The principal vehicle for that fact-finding will probably be the report by Gray, who is investigating the allegations, including a “bring-your-own-booze” event to which more than 100 people were invited, and other going-away parties for departing staff.
The notion that under Johnson one standard exists for the masses and another for those at the heart of power has generated genuine fury against a leader who has always been able to fend off scandal and controversy with a flippant quip or a sunny parable.
And it eroded what had been a durable political persona as a man of the people — never mind his elite education and posh lifestyle trappings. Johnson took office in July 2019, and five months later won what the British press likes to call a “thumping” parliamentary majority, with his Conservatives taking 365 seats in the 650-seat chamber.
If the Downing Street parties prove Johnson’s downfall, it would be a remarkable reversal of fortunes for a prime minister who has faced little real fallout for Britain’s exit from the European Union, or Brexit, one of the country’s most consequential shifts of the postwar era.

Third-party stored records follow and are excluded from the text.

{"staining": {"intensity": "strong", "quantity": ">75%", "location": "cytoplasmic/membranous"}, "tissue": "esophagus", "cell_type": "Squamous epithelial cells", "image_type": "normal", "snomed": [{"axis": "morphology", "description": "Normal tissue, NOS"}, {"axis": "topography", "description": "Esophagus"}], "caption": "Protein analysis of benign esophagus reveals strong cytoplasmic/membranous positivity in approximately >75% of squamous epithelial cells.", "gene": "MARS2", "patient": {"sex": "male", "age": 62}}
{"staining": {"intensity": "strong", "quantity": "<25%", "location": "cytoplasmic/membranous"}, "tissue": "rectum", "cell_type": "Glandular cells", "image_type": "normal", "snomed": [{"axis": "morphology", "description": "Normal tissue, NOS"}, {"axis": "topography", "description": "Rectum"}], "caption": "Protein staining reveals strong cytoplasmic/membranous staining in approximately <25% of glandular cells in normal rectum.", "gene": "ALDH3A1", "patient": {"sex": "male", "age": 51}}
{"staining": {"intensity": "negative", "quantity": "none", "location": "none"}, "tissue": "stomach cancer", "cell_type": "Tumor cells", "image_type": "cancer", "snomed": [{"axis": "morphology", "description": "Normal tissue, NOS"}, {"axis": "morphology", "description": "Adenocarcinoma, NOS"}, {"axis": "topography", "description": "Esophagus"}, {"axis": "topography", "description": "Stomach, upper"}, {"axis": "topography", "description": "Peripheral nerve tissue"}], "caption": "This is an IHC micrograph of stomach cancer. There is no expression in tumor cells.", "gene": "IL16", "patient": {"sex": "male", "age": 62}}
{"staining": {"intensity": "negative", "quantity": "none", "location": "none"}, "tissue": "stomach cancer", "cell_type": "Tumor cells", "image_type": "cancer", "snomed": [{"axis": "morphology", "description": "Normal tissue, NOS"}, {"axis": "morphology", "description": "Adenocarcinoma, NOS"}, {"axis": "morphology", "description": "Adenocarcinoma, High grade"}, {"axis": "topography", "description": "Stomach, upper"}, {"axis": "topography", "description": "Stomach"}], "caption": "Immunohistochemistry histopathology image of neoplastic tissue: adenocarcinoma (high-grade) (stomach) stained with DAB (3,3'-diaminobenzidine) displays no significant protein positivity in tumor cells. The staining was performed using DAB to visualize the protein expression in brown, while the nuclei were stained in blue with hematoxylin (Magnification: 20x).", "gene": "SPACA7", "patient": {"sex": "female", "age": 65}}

Negative economic repercussions of the split with the bloc, which came to full fruition at the end of 2020 after a yearlong grace period, were somewhat masked by the COVID-19 pandemic, and are only now beginning to be fully felt.
Until now, Johnson had also emerged largely unscathed from his uneven pandemic performance, which included an insouciant early approach to social distancing and masking, a penchant that might have contributed to his own near-fatal brush with the virus in 2020.
Britain’s COVID-19 death toll has surpassed 155,000, with among the highest fatality rates in Western Europe.
For Johnson to be forced out by his own party, Conservative lawmakers would need to submit letters of no confidence to Sir Graham Brady, who chairs an influential panel known as the 1922 Committee.
If Brady received letters from the equivalent of 15% of Conservative lawmakers, about 50, a no-confidence vote would be triggered.
In the meantime, the snubs keep coming. Award-winning artist Tracey Emin wrote to Johnson’s staff to ask that a piece of her artwork — a neon sign spelling out “More Passion” — be removed from Downing Street.
“More Passion,” she wrote on Instagram, “is the last thing this present government needs.”
Special correspondent Boyle reported from London and Times staff writer King from Washington.